Task brief >> Omit the images. Restate all of the records word for word.

(Extracted data entries)

+ + +

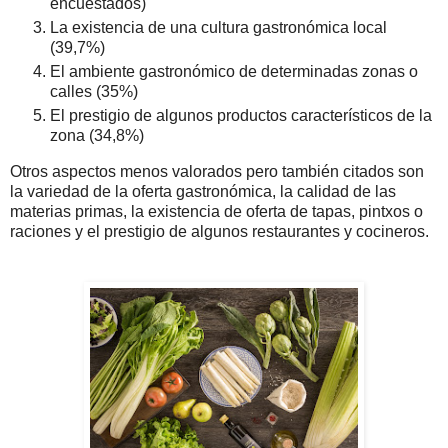
encuestados)
La existencia de una cultura gastronómica local
(39,7%)
El ambiente gastronómico de determinadas zonas o
calles (35%)
El prestigio de algunos productos característicos de la
zona (34,8%)
Otros aspectos menos valorados pero también citados son
la variedad de la oferta gastronómica, la calidad de las
materias primas, la existencia de oferta de tapas, pintxos o
raciones y el prestigio de algunos restaurantes y cocineros.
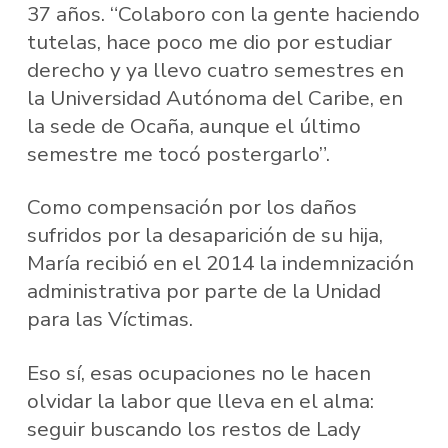
37 años. “Colaboro con la gente haciendo
tutelas, hace poco me dio por estudiar
derecho y ya llevo cuatro semestres en
la Universidad Autónoma del Caribe, en
la sede de Ocaña, aunque el último
semestre me tocó postergarlo”.
Como compensación por los daños
sufridos por la desaparición de su hija,
María recibió en el 2014 la indemnización
administrativa por parte de la Unidad
para las Víctimas.
Eso sí, esas ocupaciones no le hacen
olvidar la labor que lleva en el alma:
seguir buscando los restos de Lady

+ + +

Reply to the exercise >>
encuestados)
La existencia de una cultura gastronómica local
(39,7%)
El ambiente gastronómico de determinadas zonas o
calles (35%)
El prestigio de algunos productos característicos de la
zona (34,8%)
Otros aspectos menos valorados pero también citados son
la variedad de la oferta gastronómica, la calidad de las
materias primas, la existencia de oferta de tapas, pintxos o
raciones y el prestigio de algunos restaurantes y cocineros.
37 años. “Colaboro con la gente haciendo
tutelas, hace poco me dio por estudiar
derecho y ya llevo cuatro semestres en
la Universidad Autónoma del Caribe, en
la sede de Ocaña, aunque el último
semestre me tocó postergarlo”.
Como compensación por los daños
sufridos por la desaparición de su hija,
María recibió en el 2014 la indemnización
administrativa por parte de la Unidad
para las Víctimas.
Eso sí, esas ocupaciones no le hacen
olvidar la labor que lleva en el alma:
seguir buscando los restos de Lady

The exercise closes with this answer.